Because women with lung cancer often experience more symptoms and greater symptom distress, it is important to understand what factors lead to better symptom control for them. Further research in this population is needed.
mplications for Clinical Practice
Information about CAM use has significant implications for healthcare providers, educators, and researchers. Many CAM therapies have been within the domain of nursing for centuries,[69] and patients often seek information and advice from nurses. Almost 150 years ago, Florence Nightingale advocated integrating what were then nontraditional practices, including fresh air, sunlight, and cleanliness as well as CAM therapies such as art therapy and the use of pets (animal assisted therapy), into patient care to improve patients' health and well-being.[69,70]
With CAM use rising by patients with cancer, healthcare providers must stay informed about what their patients are using for symptom management. Often, patients do not disclose any or all of their CAM use to their physicians.[10,14,71] Over 60% of adults in Eisenberg's 1997 survey, when asked if they disclosed their CAM use to their physician replied, ''The doctor never asked.''[72-76] This is cause for concern because the information that patients receive from other sources may not be reliable. It is important that clinicians discuss CAM use with their patients because some CAM therapies may interfere with standard treatment or may be harmful when used with conventional treatment.[77] Clinicians must learn to ask patients about CAM use in order to provide comprehensive, quality healthcare.
Implications for Healthcare Provider Education
In order for clinicians to provide up-to-date evidence based healthcare, they must be informed. Nurse educators must also understand CAM use and prevalence patterns in the general and in specialized clinical populations, as well as any evidence of safety, effectiveness, and adverse effects for these therapies. This is especially important when considering symptom management strategies among a patient population with a high symptom burden such as those with lung cancer.
Implications for Research
Assessment of CAM use is hindered by differing understandings of CAM therapy on the part of both investigators and patients. Standardized, valid, and reliable CAM therapy use questionnaires are needed to determine prevalence and use patterns in cancer-related symptom management. Many CAM therapies are based on a body of anecdotal evidence but little or no evidence exists of efficacy for symptom relief in people with lung cancer.[78-80] The dearth of research studying CAM use for symptom control in patients with cancer, especially lung cancer, highlights the need for well-designed studies in this arena.

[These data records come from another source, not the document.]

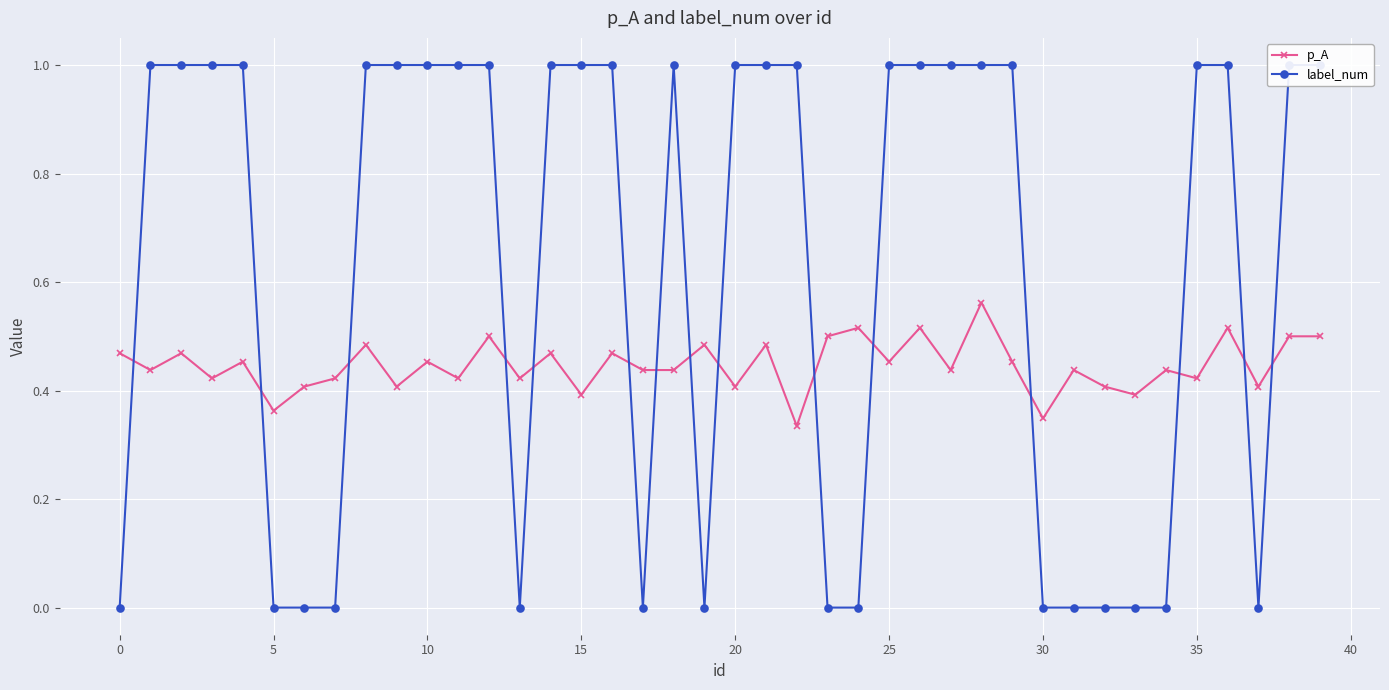

Where is p_A nearest to the value 0?

22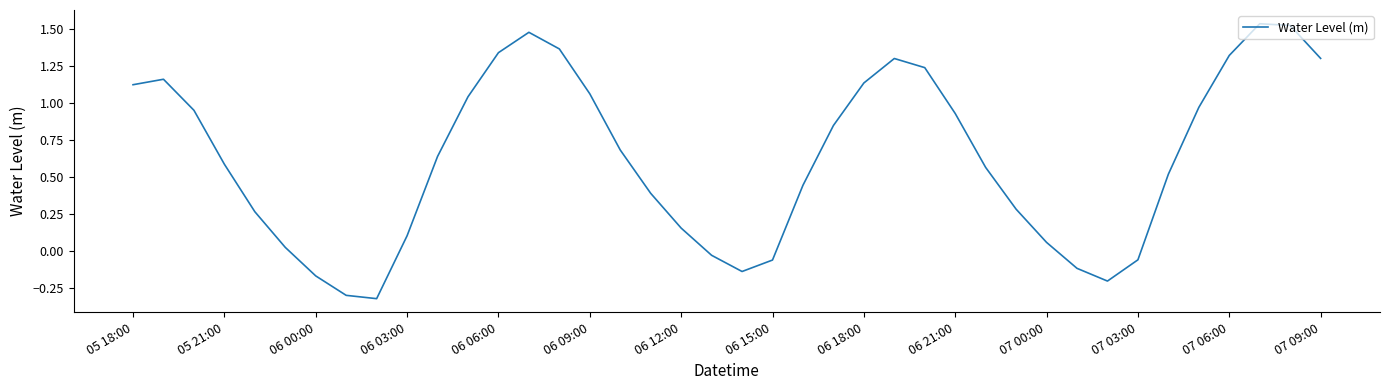

How many interior local peaks (higher than both neighbors) does the data have?

4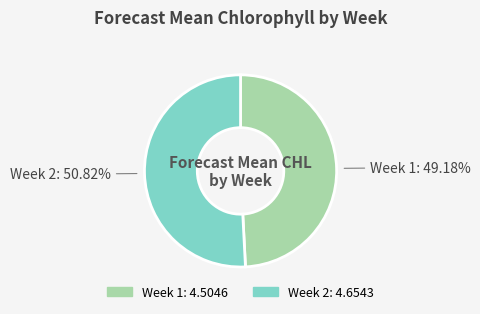

Count the number of slices in the pie.

2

According to our findings, CAM therapies are frequently used to manage lung-cancer related symptoms. A variety of CAM therapies are used, with the most common being prayer. Complementary and alternative medicine varied by symptom, with highest CAM use seen for pain and difficulty breathing. We found different patterns of use by geographic location, indicating the need for future exploration of cultural and regional differences. As symptom frequency was a significant predictor of CAM use, CAM use may be an indicator of symptom burden, as women explore a variety of strategies for symptom relief. Our study provides important initial data regarding CAM use for managing symptoms by women with lung cancer.